Extrait : Le magasin jaune

Auteur : Marc Trévidic
Editeur : JC Lattès

Le magasin jaune

Le grand-père et le père de Gustave étaient ébénistes à Moirans-en-Montagne, dans le Jura. Gustave aimait les regarder travailler. Ils coupaient, assemblaient, polissaient. La sciure s’envolait dans les airs puis se déposait au sol. Il y en avait partout. C’était rigolo. Quand Gustave marchait dedans, elle se collait à ses chaussures. Il aimait aussi l’odeur de vernis et de cire. Dès qu’un meuble était terminé, il applaudissait. À l’âge de quatre ans, le petit garçon, en se tordant les mains, s’approcha un jour de son grand-père, occupé à sculpter une porte de buffet. Il voulait qu’il lui fabrique un canard en bois qui puisse flotter dans les gorges de l’Ain, là où la rivière devient sage comme un lac. Le grand-père lui montra une bille de hêtre et une chute de charme. Gustave choisit le charme. Le vieil homme prit une scie à guichet dont la lame, aussi fine qu’une feuille de papier, s’enfonça sans effort dans la pièce de bois. Avec un pistolet traceur, il dessina les courbes, aplanit les surfaces à coups de rabot, imita le pivert avec son ciseau de sculpteur et finit son travail au racloir. Et le charme opéra si bien qu’à la fin de la journée, Gustave serrait dans ses bras un canard d’une seule pièce qui faisait la moitié de sa taille.

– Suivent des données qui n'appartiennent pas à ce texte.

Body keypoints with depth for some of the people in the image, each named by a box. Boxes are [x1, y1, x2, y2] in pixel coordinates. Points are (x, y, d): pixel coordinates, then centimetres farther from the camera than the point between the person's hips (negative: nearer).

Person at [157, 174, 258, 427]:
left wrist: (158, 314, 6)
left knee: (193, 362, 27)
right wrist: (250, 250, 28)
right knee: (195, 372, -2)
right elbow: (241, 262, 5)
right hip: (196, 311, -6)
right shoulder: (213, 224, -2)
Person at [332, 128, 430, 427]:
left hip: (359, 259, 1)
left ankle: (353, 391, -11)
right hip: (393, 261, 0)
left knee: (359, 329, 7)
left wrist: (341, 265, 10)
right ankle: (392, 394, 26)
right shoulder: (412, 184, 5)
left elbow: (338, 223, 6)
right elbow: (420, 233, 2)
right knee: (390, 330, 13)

Le lendemain, son père lui proposa de le peindre pour qu’il ressemble tout à fait à un canard. Mais Gustave ne voulut pas que son canard soit comme les autres. Il avait peur de le perdre au milieu des vrais canards. Il demanda que le sien soit jaune comme un poussin, avec deux yeux verts tout ronds. Ce serait le plus grand des petits canards. Il était si réussi que le grand-père et le père de Gustave décidèrent d’étendre leur activité à la fabrication de jouets en bois. Au bout d’une année, la vente de jouets représenta la moitié du chiffre d’affaires de l’ébénisterie. Les meubles disparurent peu à peu pour laisser place aux ours à roulettes, aux toupies, aux cerceaux, aux épées de mousquetaires, aux Arlequin et Polichinelle, aux diablotins sortant de leur boîte, aux soldats blancs et rouges, aux assiettes de fruits multicolores, aux oiseaux plus colorés encore que les vrais, aux maisons avec domestiques, aux écuries, aux perroquets qui semblaient pouvoir parler, et même aux châteaux forts.

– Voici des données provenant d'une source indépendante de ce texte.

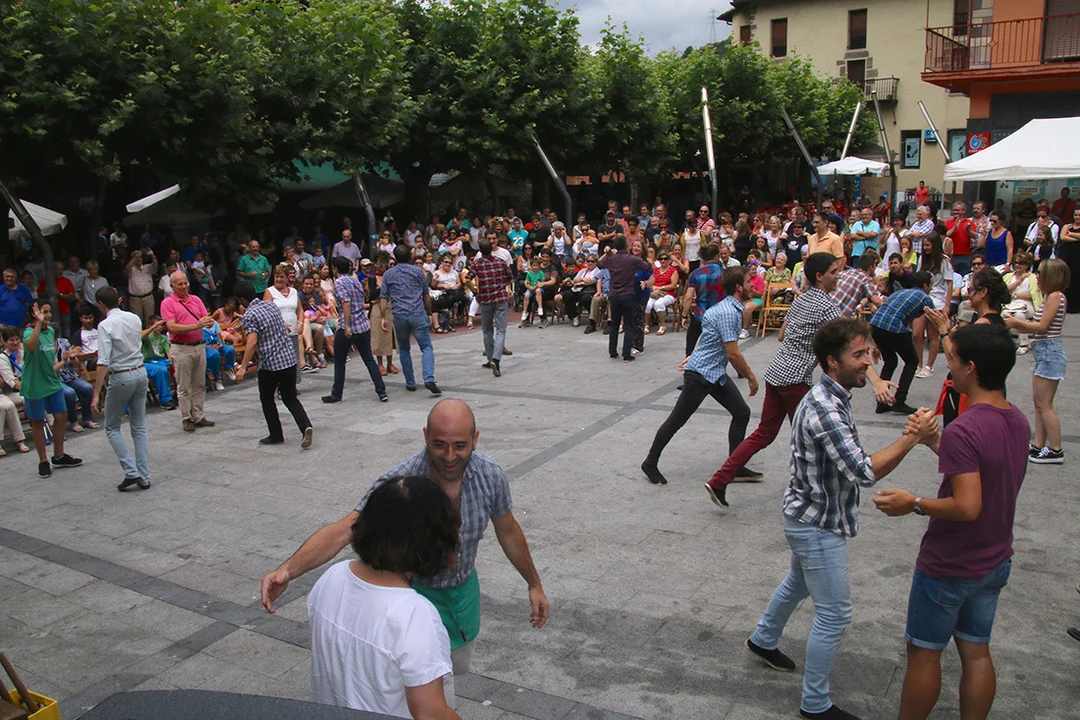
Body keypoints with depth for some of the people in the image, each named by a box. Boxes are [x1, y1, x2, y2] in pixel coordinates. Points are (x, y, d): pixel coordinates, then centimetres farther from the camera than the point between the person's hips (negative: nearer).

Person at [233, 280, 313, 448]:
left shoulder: (249, 316, -13)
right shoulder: (271, 305, 8)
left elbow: (252, 343, -23)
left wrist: (242, 368, -21)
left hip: (270, 363, -6)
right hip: (290, 358, 6)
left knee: (267, 400, 14)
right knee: (290, 398, 14)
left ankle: (276, 436, 20)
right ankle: (306, 427, -6)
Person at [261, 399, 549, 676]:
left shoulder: (490, 475, -20)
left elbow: (508, 531, -3)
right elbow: (343, 531, -38)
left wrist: (534, 584, 6)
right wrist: (286, 571, -53)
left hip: (466, 588, 4)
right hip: (417, 591, -4)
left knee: (460, 665, 24)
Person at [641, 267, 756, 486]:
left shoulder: (732, 308, 8)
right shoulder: (728, 313, -23)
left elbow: (705, 336, 19)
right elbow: (733, 354, -23)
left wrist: (694, 357, 25)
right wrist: (751, 377, -11)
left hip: (716, 373, 10)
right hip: (700, 374, -10)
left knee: (742, 413, 9)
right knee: (676, 420, 1)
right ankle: (650, 463, 14)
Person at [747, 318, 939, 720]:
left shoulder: (829, 398, 3)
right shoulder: (824, 410, -30)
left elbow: (854, 465, 11)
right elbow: (864, 472, -33)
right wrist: (912, 438, -27)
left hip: (809, 517, 10)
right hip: (818, 526, -10)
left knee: (797, 584, 30)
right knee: (833, 615, 2)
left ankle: (763, 640, 53)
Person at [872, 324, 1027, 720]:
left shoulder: (963, 431, -28)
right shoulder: (1018, 421, -1)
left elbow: (967, 506, -31)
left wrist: (913, 504, -19)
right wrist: (936, 443, 10)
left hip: (948, 567, -8)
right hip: (995, 561, 8)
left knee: (923, 653, 10)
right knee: (976, 653, 18)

Gustave y trouvait son compte. Il passait des heures à jouer à sa toupie en hêtre avec corde enroulée. Pour ses six ans, il eut un immense chalutier, attaché à une cordelette, qui flottait sans se retourner et qu’il laissait dériver sur cent mètres avant de le ramener grâce à un gros moulinet de pêche, sous le regard vert du canard jaune, amarré à un piquet de bois enfoncé sur la rive.

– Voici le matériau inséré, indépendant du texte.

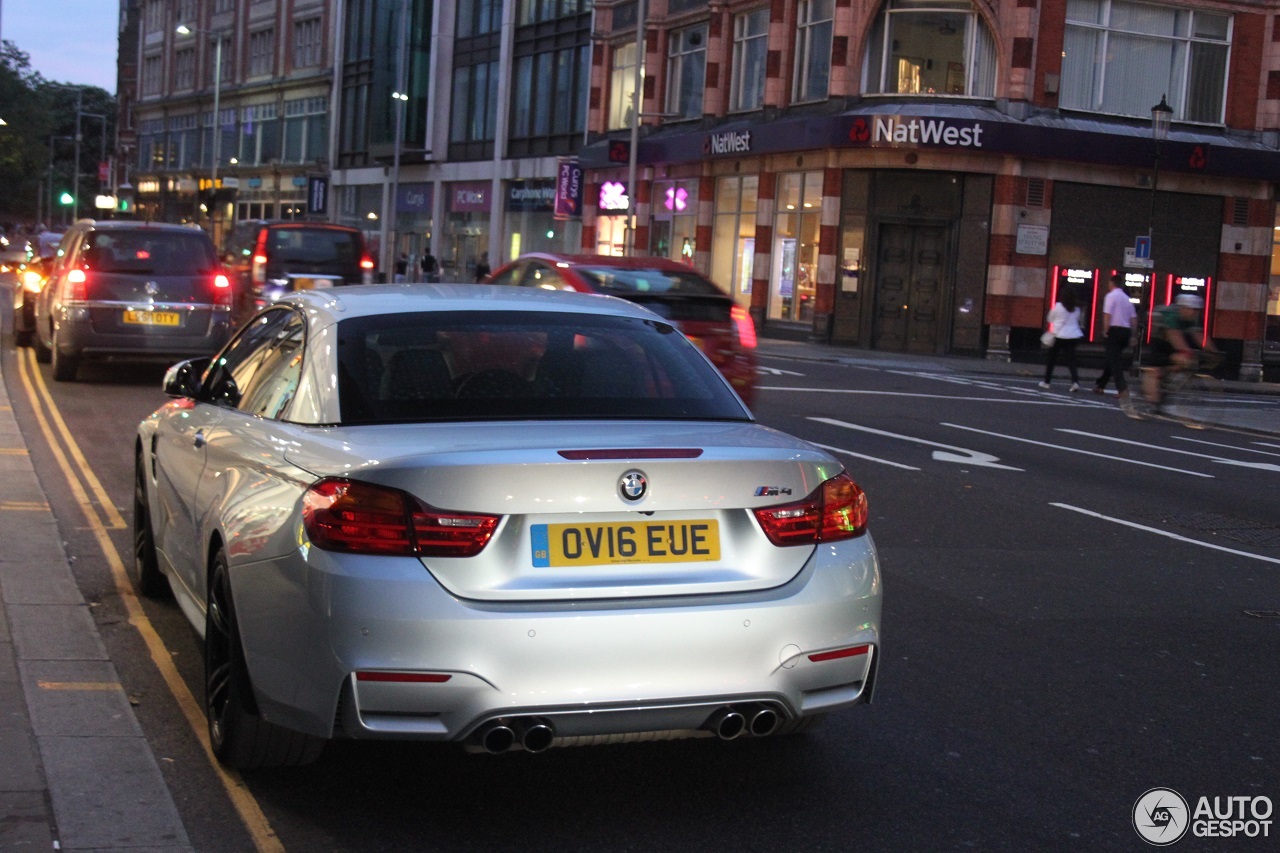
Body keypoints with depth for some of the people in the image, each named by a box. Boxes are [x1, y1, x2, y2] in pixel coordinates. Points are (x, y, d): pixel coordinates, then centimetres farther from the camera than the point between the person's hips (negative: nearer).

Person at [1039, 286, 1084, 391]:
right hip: (1074, 336, 3)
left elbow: (1050, 319, 5)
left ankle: (1046, 381, 18)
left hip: (1060, 336, -3)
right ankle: (1075, 381, -21)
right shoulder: (1076, 309, 7)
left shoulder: (1058, 306, -5)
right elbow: (1077, 321, 17)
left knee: (1052, 359, 12)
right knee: (1071, 360, 0)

Mais un jour, l’amarre céda. Le canard jaune aux yeux verts et ronds emporta derrière lui le piquet de bois. Gustave fut impossible à consoler. Son père et son grand-père essayèrent pourtant. Ils choisirent le même charme mais il n’opéra plus. Ils firent les mêmes gestes mais la magie avait disparu. Un second canard jaune aux yeux verts et ronds vit le jour. Sans doute était-il plus beau que le premier. Il n’en avait pas les légères imperfections. Gustave n’en voulut pas. « Ce n’est pas mon canard », répétait-il avec obstination. Son père se mit en colère. Son grand-père, au contraire, n’y vit nul caprice : un jouet n’est pas un objet, et seuls les objets peuvent se remplacer.